Customized medicines could one day be manufactured to patients’ individual needs, with University of East Anglia (UEA) researchers investigating technology to 3D ‘print’ pills.
The team, including Dr. Andy Gleadall and Prof Richard Bibb at Loughborough University, identified a new additive manufacturing method to allow the 3D printing of medicine in highly porous structures, which can be used to regulate the rate of drug release from the medicine to the body when taken orally.
Dr. Sheng Qi, a Reader in Pharmaceutics at UEA’s School of Pharmacy, led the research. The project findings, “Effects of porosity on drug release kinetics of swellable and erodible porous pharmaceutical solid dosage forms fabricated by hot melt droplet deposition 3D printing,” are published today in the International Journal of Pharmaceutics.
Dr. Qi said: “Currently our medicines are manufactured in ‘one-size-fits-all’ fashion.
“Personalized medicine uses new manufacturing technology to produce pills that have the accurate dose and drug combinations tailored to individual patients. This would allow the patients to get maximal drug benefit with minimal side effects.
“Such treatment approaches can particularly benefit elderly patients who often have to take many different types of medicines per day, and patients with complicated conditions such as cancer, mental illness and inflammatory bowel disease.”
The team’s work, Dr. Qi said, is building the foundation for the technology needed in future to produce personalized medicine at the point-of-care. She said 3D printing has the unique ability to produce porous pharmaceutical solid dosage forms on-demand.
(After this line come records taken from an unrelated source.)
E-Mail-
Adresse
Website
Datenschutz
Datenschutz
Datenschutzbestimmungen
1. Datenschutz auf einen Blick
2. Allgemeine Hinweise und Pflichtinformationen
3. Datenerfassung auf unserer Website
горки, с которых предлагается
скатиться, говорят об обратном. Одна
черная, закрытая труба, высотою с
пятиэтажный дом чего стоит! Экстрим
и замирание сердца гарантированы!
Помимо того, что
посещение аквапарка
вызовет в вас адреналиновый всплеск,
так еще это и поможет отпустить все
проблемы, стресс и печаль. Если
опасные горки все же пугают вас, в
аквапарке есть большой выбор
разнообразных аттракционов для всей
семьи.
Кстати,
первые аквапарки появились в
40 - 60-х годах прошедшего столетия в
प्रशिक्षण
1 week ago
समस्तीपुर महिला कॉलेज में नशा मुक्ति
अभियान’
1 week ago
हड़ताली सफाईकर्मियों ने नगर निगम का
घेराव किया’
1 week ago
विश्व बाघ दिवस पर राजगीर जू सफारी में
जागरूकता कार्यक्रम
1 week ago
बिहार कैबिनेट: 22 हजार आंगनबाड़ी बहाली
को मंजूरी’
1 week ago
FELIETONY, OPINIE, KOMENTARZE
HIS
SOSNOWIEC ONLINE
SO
Pharmaceutical 3D printing research is a new research field that has rapidly developed in the past five years. Most commonly used 3D printing methods require the drug being processed into spaghetti-like filaments prior to 3D printing.
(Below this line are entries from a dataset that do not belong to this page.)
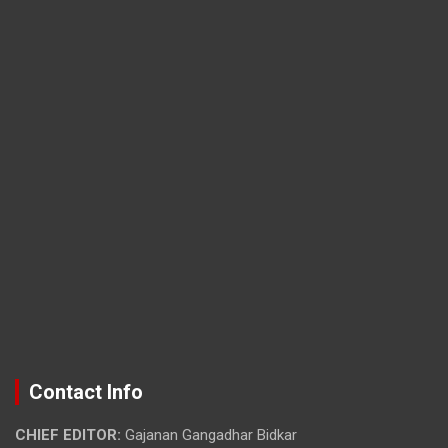
Contact Info
CHIEF EDITOR:
Gajanan Gangadhar Bidkar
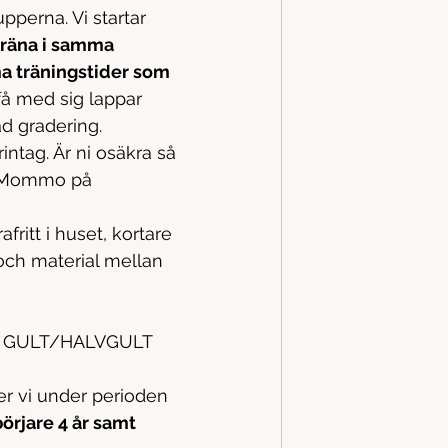
pperna. Vi startar 
träna i samma 
a träningstider som 
å med sig lappar 
d gradering. 
intag. Är ni osäkra så 
a Mommo på 
fritt i huset, kortare 
och material mellan 
 
 GULT/HALVGULT 
r vi under perioden 
örjare 4 år samt 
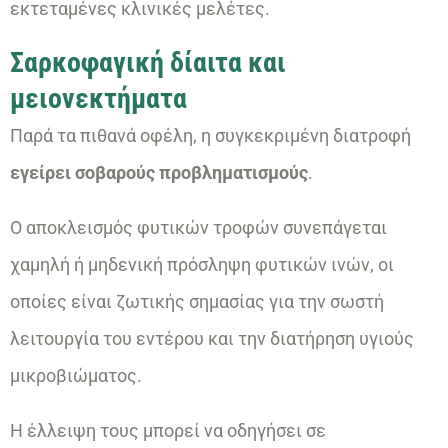
εκτεταμένες κλινικές μελέτες.
Σαρκοφαγική δίαιτα και
μειονεκτήματα
Παρά τα πιθανά οφέλη, η συγκεκριμένη διατροφή
εγείρει σοβαρούς προβληματισμούς
.
Ο αποκλεισμός φυτικών τροφών συνεπάγεται
χαμηλή ή μηδενική πρόσληψη φυτικών ινών, οι
οποίες είναι ζωτικής σημασίας για την σωστή
λειτουργία του εντέρου και την διατήρηση υγιούς
μικροβιώματος.
Η έλλειψη τους μπορεί να οδηγήσει σε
The team investigated a newly developed 3D printing method that can rapidly produce porous pharmaceutical tablets without the use of filaments. The results revealed that by changing the size of the pores, the speed of a drug escaping from the tablet into the body can be regulated.
Further research will be required in order to use the porosity to tailor the dose and dosing frequency (i.e. once daily or twice daily) of medicine to each patient’s needs, and use this principle to build multiple medicines into a single daily poly-pill for patients who are on a complex medicine regiment.